Source passage
-- Opening Marker --
CO2 Induced Growth Phenotypes

CO2 is the final respiratory product and consequently inevitable in aerobic microbial and mammalian bioprocesses. In exhaust gas flows the CO2 fraction may rise to 15–20% depending on aeration and cellular activity. Considering that head overpressures of microbial fermentations are commonly 0.5–2 bar and 10–15 m bioreactor filling heights create hydrostatic pressures of 1–1.5 bar, pCO2 could achieve maximum values of 0.1–0.6 bar at the bottom of the bioreactor. Notably, these maximum values may be reduced if aeration with fresh air is properly installed there. In principle, the scenario is similar for mammalian cultures although lowered due to reduced cell activities and smaller bioreactor sizes compared to microbial applications (pCO2 at mammalian production: about 0.180 barCO2; Zhu et al., 2005). Noteworthy, cells circulating in large-scale bioreactors experience frequently changing pCO2 levels, a fact that is usually not simulated by pseudo-stationary scale-down tests.
-- Closing Marker --
Activities
**1.** Decide whether each statement agrees with the passage on CO2 in bioreactors, answering yes or no and quoting the words that decide it. (a) The CO2 fraction in exhaust gas flows may reach 15–20%. (b) pCO2 levels in mammalian cultures are higher than in microbial applications. (c) Pseudo-stationary scale-down tests usually simulate the changing pCO2 levels that cells meet in large-scale bioreactors.
**2.** According to the passage on CO2 in bioreactors, what hydrostatic pressures do bioreactor filling heights of 10–15 m create?
**3.** Write a continuation of the passage on CO2 in bioreactors, starting after its last sentence.

Dataset records
-- Opening Marker --
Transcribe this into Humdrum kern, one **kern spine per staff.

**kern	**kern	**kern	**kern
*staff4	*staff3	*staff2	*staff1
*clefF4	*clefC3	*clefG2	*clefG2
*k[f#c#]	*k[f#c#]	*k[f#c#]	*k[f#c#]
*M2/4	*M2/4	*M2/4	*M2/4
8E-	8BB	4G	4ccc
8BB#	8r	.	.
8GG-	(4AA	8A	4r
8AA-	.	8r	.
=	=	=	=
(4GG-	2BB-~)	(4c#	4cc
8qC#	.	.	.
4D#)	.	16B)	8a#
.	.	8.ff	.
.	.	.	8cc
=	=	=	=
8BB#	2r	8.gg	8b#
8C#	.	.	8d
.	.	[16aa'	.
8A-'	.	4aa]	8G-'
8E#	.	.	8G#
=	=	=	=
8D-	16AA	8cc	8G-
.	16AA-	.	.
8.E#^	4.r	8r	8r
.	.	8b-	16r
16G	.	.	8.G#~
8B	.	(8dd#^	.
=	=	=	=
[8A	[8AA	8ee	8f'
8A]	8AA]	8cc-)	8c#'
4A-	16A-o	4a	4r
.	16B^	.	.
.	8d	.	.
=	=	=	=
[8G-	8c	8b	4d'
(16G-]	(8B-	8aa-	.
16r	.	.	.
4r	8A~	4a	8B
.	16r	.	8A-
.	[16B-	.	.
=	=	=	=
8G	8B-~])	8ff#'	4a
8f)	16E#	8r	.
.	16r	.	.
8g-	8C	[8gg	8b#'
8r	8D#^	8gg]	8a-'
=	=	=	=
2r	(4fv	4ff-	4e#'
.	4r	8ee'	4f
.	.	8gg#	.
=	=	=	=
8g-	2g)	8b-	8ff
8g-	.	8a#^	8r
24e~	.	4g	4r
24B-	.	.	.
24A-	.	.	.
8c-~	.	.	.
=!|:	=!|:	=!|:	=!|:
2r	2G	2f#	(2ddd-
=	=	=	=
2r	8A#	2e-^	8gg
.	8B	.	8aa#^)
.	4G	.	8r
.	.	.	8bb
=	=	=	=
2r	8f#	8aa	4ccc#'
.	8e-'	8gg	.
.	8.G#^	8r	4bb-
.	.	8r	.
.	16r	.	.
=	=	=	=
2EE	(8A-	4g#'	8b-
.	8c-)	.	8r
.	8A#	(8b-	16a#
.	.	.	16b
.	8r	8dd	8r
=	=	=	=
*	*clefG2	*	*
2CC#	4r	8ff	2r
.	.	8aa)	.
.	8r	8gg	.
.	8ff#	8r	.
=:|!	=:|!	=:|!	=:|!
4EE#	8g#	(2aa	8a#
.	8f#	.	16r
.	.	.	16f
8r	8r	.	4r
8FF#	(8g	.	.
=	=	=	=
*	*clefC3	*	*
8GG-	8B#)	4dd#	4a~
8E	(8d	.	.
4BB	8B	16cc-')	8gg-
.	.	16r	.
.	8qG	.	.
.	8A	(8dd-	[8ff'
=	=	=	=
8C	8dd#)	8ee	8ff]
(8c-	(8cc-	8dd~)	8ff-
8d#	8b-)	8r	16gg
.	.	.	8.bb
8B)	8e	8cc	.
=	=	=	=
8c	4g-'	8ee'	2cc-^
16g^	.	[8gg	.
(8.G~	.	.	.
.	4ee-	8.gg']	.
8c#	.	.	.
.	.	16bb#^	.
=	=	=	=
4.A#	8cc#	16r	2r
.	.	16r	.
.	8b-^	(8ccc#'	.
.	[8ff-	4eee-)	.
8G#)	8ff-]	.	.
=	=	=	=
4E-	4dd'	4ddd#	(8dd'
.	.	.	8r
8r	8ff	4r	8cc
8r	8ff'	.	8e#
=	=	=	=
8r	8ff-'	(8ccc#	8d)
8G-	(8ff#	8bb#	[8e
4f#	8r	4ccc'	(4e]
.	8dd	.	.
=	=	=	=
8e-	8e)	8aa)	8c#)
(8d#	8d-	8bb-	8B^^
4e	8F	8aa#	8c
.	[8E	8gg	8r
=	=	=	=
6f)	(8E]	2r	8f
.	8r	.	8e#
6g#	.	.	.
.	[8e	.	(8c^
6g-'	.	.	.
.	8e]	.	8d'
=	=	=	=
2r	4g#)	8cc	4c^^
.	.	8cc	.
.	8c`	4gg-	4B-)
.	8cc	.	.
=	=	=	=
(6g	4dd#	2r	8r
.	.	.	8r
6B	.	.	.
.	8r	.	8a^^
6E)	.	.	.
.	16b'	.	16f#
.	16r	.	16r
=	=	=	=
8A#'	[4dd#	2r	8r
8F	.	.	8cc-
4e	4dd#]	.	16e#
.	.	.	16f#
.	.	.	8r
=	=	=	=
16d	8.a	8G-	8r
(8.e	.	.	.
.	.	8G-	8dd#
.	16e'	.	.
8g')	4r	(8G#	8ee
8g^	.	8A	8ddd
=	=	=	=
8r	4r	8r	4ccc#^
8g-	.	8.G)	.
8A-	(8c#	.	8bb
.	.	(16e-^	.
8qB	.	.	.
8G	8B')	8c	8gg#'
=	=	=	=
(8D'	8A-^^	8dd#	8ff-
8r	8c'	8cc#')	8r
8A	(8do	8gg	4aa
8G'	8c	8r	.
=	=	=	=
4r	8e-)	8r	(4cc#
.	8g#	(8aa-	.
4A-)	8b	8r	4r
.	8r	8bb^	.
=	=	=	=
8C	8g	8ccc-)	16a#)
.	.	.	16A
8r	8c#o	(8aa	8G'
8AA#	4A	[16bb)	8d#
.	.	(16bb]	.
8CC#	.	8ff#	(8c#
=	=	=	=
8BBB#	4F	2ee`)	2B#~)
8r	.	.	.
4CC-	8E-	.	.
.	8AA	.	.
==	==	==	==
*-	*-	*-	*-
-- Closing Marker --
Your written answers
**1.**
(a) Yes: "In exhaust gas flows the CO2 fraction may rise to 15–20% depending on aeration and cellular activity."
(b) No: "although lowered due to reduced cell activities and smaller bioreactor sizes compared to microbial applications"
(c) No: "a fact that is usually not simulated by pseudo-stationary scale-down tests."

**2.** 1–1.5 bar.

**3.**
Multiple studies have been performed for elucidating the impact of pCO2 levels on microbial (Dixon and Kell, 1989) and mammalian performance [e.g., Gray et al. (1996)]. Effects on growth, biomass per substrate yields, product formation, cell division, and morphology were analyzed. These were either attributed to elevated CO2 partial pressures alone or in conjunction with co-effects such as changing osmolality in the media. Observed phenotypes are individual. Nevertheless, some characteristic examples are given in the following highlighting basic kinetics of industrially interesting strains:

Bacteria

First indications that bacteria do react on elevated dissolved CO2 levels were published by Jones and Greenfield (1982). Among others, they observed that growth of Bacillus subtilis was inhibited by 40% under pCO2 = 0.17 atm (0.172 bar). Batch studies with E. coli using CO2-enriched aeration revealed that the maximum growth rate was severely reduced and biomass per glucose yields increased for aeration fractions >20% of carbon dioxide (Castan et al., 2002). Baez et al. (2009) studied GFP producing E. coli at constant pCO2 in the range of 20–300 mbar. Their results supported previous findings by measuring more than 30% reduction of the maximal growth rate μmax and doubled acetate formation under pCO2 = 300 mbar compared to the reference. For C. glutamicum, Knoll et al. (2005) investigated the growth rates μ in overpressurized bioreactors (10 bar head pressure) during growth on glucose. They observed μ >0.3 1/h under pCO2 = 0.43 bar. This finding was supported by subsequent studies with an l-lysine producing C. glutamicum strain (Knoll et al., 2007). Additionally, turbidostatic continuous cultivations were performed installing different pCO2 levels. The growth rate of 0.58 1/h turned out to be almost constant until 0.18 bar pCO2 and steadily decreased to 0.36 1/h under 0.8 barCO2 (Bäumchen et al., 2007). In 2013, Blombach et al. studied the growth performance of C. glutamicum in batch cultures. While no significant growth phenotype was found installing pCO2 of about 0.3 bar, low levels smaller than 50 mbarCO2 revealed 3-phase, bi-level growth kinetics of C. glutamicum (Blombach et al., 2013). Recently, Lopes et al. (2014) reviewed some microbial phenotypes as a result of elevated carbon dioxide levels in over-pressurized bioreactors.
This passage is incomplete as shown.